Epipedobates narinensis
- Conservation status: Data Deficient (IUCN 3.1)

Scientific classification
- Kingdom: Animalia
- Phylum: Chordata
- Class: Amphibia
- Order: Anura
- Family: Dendrobatidae
- Genus: Epipedobates
- Species: E. narinensis
- Binomial name: Epipedobates narinensis Mueses-Cisneros JJ, Cepeda-Quilindo B, and Moreno-Quintero V, 2008

= Epipedobates narinensis =

- Genus: Epipedobates
- Species: narinensis
- Authority: Mueses-Cisneros JJ, Cepeda-Quilindo B, and Moreno-Quintero V, 2008
- Conservation status: DD

Genus of amphibians

Epipedobates narinensis is a species of poison dart frog (family Dendrobatidae). It was first described as a distinct species in 2008.

==Taxonomy==
After a major reclassification of poison dart frogs in 2006, Epipedobates had only 5 species remaining in the genus. E. narinensis is one of two species since discovered and described in Epipedobates, the other being Epipedobates darwinwallacei.

== Description ==
No females were identified in the initial description. Males have a snout-vent length of 15-17mm, with a dark green dorsum and black flanks. A light green to blue-green ventrolateral line extends from the lip to the groin. The abdomen is yellow to yellow-green, mottled and reticulated. E. narinensis is similar to E. boulengeri and E. espinosai. E. narinensis is distinguishable by its forefinger being much longer than its second finger, compared to the forefinger being only slightly longer than the second finger in other species.

==Young==
After the eggs hatch, the adult frog carries the tadpoles to water, though scientists do not know which type of body of water the species preferes. People have observed male frogs carrying two or three tadpoles at the same time.

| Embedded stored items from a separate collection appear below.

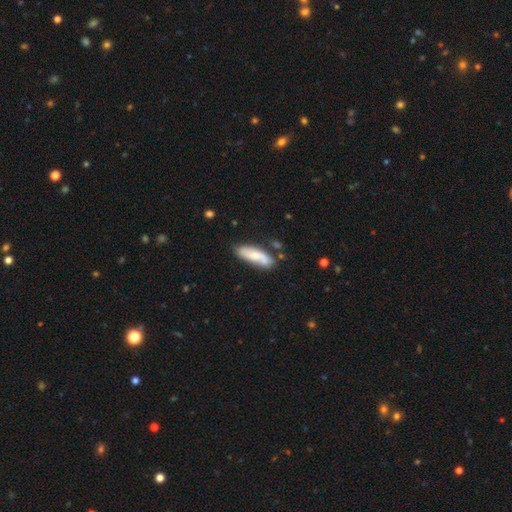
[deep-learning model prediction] A smooth galaxy with no disk features (54%) that is in between round and cigar-shaped (59%). Merging: none (70%).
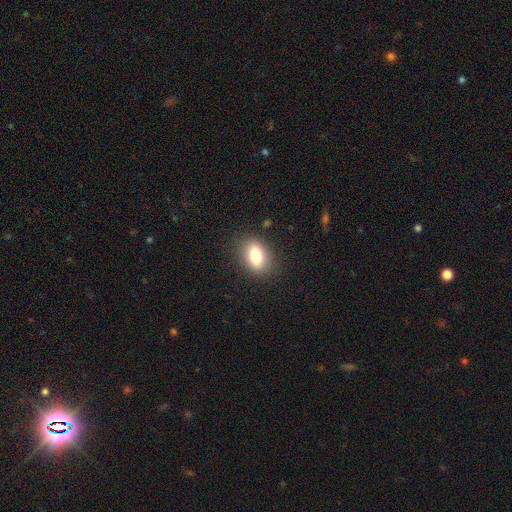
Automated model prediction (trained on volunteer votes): smooth_or_featured: smooth (p=0.79) [alt: featured or disk p=0.12]
how_rounded: in between (p=0.81) [alt: round p=0.17]
merging: none (p=0.85) [alt: minor disturbance p=0.11]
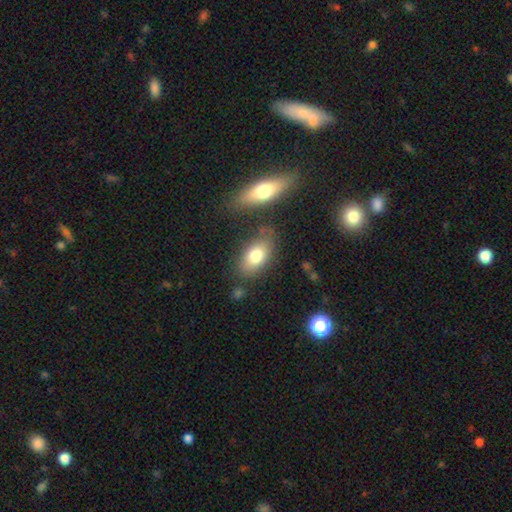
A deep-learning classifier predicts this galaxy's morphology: Q: Smooth or featured?
A: smooth (78%); runner-up: featured or disk (15%)
Q: How rounded?
A: in between (89%); runner-up: round (7%)
Q: Merging?
A: none (72%); runner-up: minor disturbance (15%)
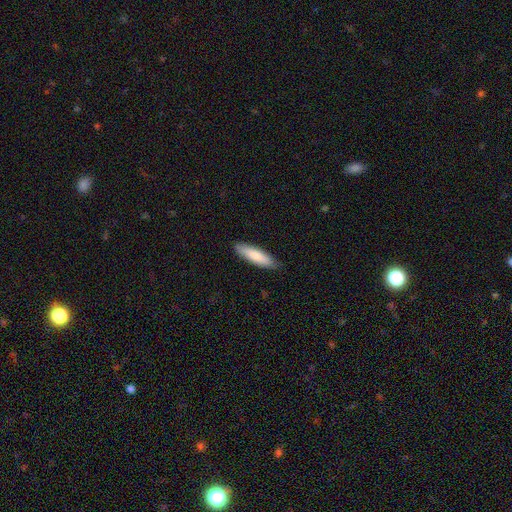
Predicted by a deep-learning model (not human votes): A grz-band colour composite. It shows a smooth galaxy with no disk features (82%) that is cigar-shaped (65%). Merging: none (85%).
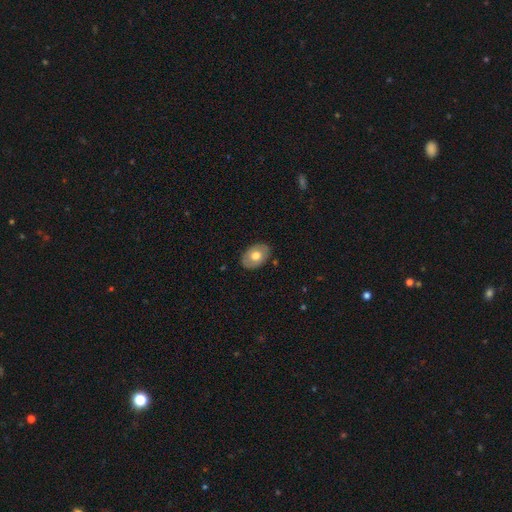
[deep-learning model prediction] The model was most divided on "smooth or featured": smooth: 61%, featured or disk: 33%, star or artifact: 6%. More confident: merging — none (85%); how rounded — in between (80%).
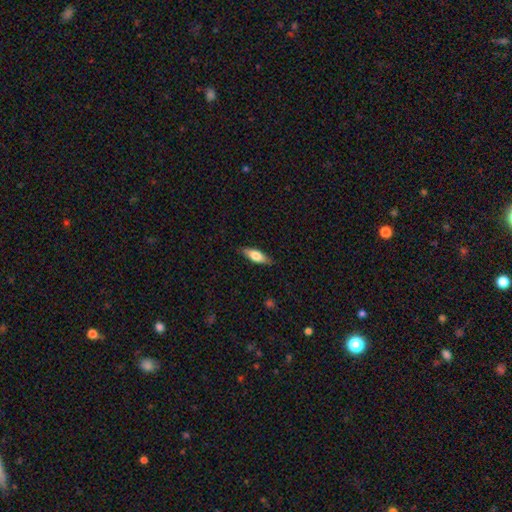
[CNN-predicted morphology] A smooth galaxy with no disk features (71%) that is in between round and cigar-shaped (67%). Merging: none (84%).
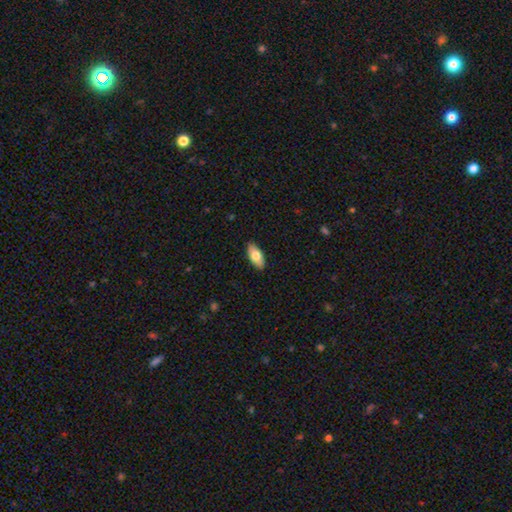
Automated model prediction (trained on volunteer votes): Overall: smooth (75%). How rounded: in between (89%). Merging: none (89%).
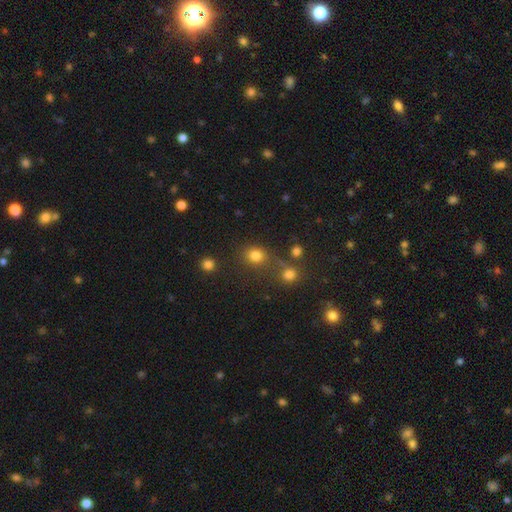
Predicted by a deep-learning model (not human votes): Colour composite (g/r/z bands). It shows a smooth galaxy with no disk features (79%) that is round (76%). Merging: none (68%).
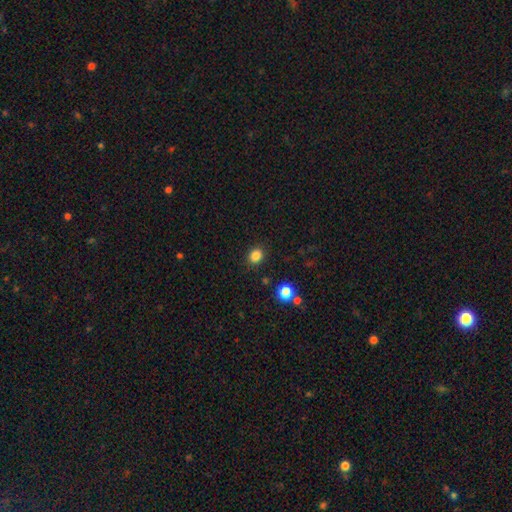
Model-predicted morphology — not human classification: This is clearly a smooth galaxy (84%). How rounded: likely round (65%). Merging: clearly none (87%).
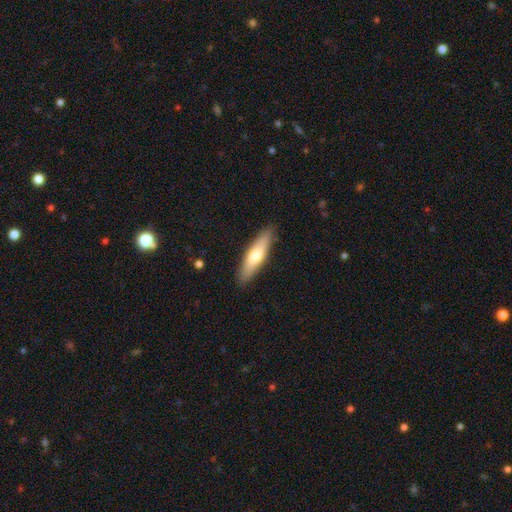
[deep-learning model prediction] A smooth galaxy with no disk features (62%) that is cigar-shaped (72%).

Vote fractions:
- Smooth or featured? smooth: 62% / featured or disk: 32% / star or artifact: 6%
- How rounded? cigar-shaped: 72% / in between: 27% / round: 2%
- Merging? none: 88% / minor disturbance: 9% / major disturbance: 2% / merger: 1%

At stage 25, the tadpole measures 3.2 mm in body length and 8.2 mm in total length. It has a rounded snout in the lateral view. Its mouth is underneath its body.

== Habitat ==
Little is known about the distribution of E. narinensis. It was first described in Nariño, Colombia. The frog's range includes at least one protected park: Reserva Natural Biotopo Selva Húmeda.

This diurnal frog has been observed in the leaf litter in rainforests between 540 and 600 meters above sea level.

==Threats==
The IUCN classifies this frog as data deficient. Its suffers from illicit coca farming and the resultant fumigation, which has been condemned by the government. Oil spills also pose a threat to this frog.